§ **TASK DETAILS**:
Give back exactly the stretch of data below from the line holding "decir, esta elección" through the line holding "libertariana para elegir lo contrario; parece", both ends included, and leave the remaining lines out.

§ **DATA UNDER STUDY**:

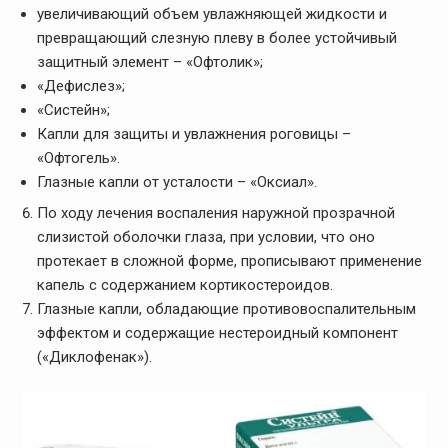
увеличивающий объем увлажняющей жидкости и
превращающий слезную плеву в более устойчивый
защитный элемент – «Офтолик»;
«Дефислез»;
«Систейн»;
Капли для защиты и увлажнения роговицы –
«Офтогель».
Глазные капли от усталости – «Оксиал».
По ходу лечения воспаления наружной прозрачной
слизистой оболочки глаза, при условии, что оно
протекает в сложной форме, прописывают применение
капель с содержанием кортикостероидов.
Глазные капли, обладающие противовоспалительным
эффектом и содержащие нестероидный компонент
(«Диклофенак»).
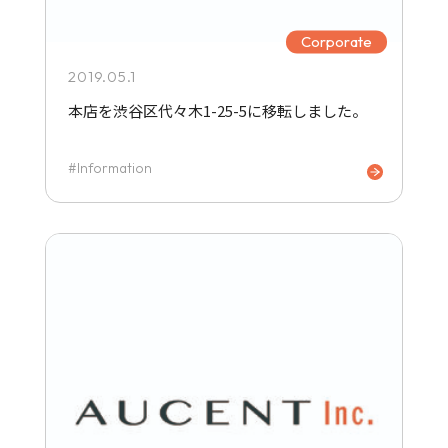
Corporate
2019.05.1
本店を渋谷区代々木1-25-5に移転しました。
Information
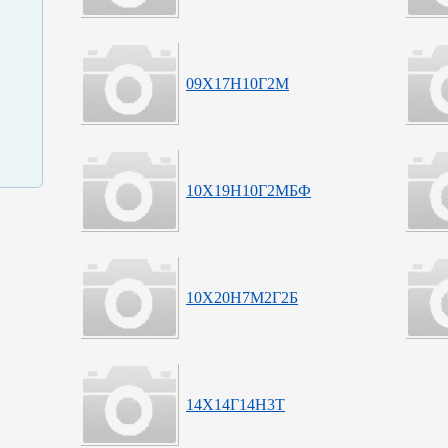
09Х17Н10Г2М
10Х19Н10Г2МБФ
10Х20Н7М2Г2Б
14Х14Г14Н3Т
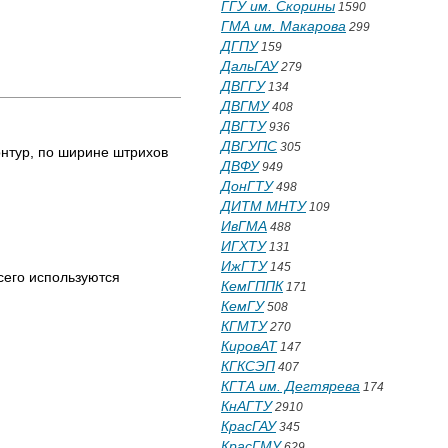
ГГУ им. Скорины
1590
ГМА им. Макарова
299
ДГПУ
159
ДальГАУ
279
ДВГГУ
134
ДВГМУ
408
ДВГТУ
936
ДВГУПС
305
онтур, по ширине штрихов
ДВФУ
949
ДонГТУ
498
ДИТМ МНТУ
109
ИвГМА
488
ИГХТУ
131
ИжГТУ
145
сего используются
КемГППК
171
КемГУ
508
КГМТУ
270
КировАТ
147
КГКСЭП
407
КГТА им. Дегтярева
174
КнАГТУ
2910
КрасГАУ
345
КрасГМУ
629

--

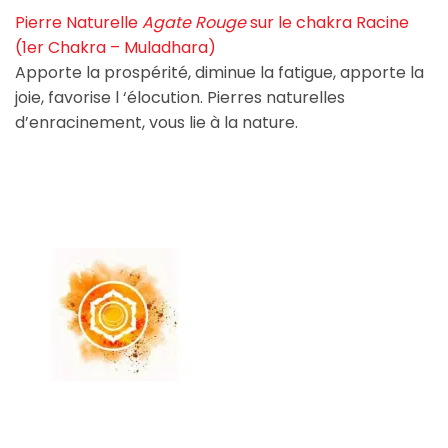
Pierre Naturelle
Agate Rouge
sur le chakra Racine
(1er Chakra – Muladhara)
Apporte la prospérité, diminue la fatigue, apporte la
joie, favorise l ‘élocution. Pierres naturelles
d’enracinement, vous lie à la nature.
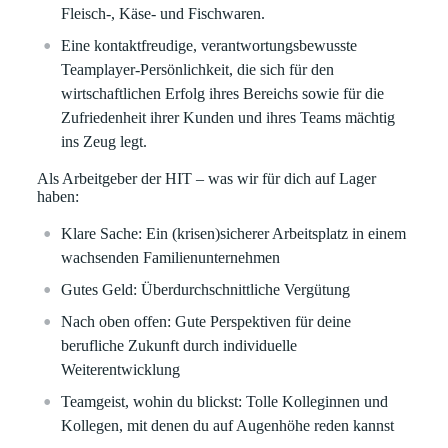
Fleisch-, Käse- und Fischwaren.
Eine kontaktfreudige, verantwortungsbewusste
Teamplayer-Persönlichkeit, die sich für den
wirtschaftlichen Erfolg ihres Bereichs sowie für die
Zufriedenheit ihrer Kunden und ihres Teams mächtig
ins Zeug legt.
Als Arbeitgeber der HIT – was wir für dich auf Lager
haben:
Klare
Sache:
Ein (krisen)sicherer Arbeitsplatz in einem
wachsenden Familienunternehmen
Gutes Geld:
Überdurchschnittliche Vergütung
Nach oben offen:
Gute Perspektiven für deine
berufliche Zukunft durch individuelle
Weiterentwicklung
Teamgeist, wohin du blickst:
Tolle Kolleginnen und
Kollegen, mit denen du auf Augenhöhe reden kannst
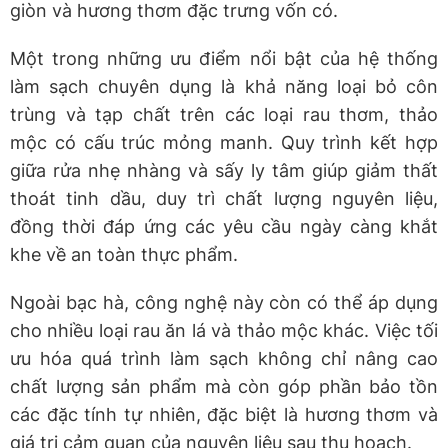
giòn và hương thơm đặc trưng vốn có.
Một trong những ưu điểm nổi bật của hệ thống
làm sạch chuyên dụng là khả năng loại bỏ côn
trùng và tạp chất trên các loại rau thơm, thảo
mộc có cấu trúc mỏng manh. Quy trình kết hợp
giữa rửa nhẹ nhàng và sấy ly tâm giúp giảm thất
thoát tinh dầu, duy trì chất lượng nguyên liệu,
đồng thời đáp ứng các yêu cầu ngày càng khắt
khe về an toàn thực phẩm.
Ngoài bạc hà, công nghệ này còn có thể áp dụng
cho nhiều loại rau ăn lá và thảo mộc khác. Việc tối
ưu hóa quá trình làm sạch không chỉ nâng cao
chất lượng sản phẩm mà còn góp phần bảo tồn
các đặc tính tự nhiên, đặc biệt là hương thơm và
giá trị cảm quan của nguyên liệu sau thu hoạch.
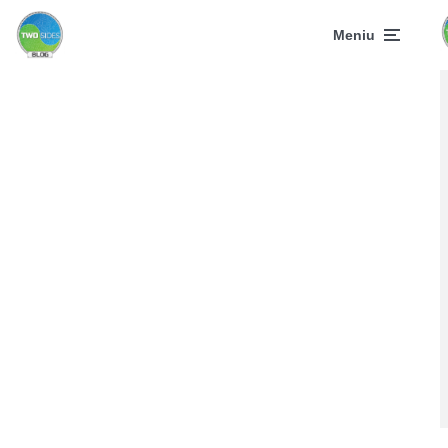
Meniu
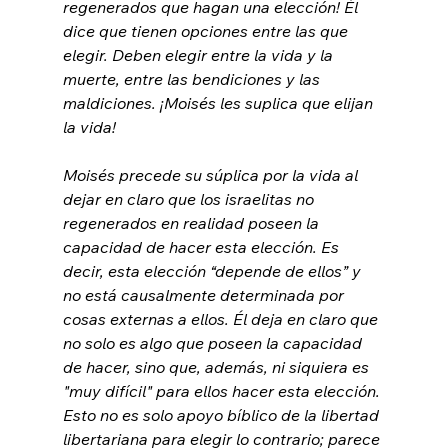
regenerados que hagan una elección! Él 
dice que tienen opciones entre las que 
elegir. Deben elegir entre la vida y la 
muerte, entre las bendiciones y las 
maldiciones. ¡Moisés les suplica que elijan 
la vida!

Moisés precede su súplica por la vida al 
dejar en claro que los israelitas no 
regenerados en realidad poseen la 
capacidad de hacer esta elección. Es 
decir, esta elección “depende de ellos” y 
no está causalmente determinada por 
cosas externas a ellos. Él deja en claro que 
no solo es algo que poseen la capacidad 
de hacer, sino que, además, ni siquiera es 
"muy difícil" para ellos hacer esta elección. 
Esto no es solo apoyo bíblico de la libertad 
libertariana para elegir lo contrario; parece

§ **OUTPUT BELOW**:
decir, esta elección “depende de ellos” y 
no está causalmente determinada por 
cosas externas a ellos. Él deja en claro que 
no solo es algo que poseen la capacidad 
de hacer, sino que, además, ni siquiera es 
"muy difícil" para ellos hacer esta elección. 
Esto no es solo apoyo bíblico de la libertad 
libertariana para elegir lo contrario; parece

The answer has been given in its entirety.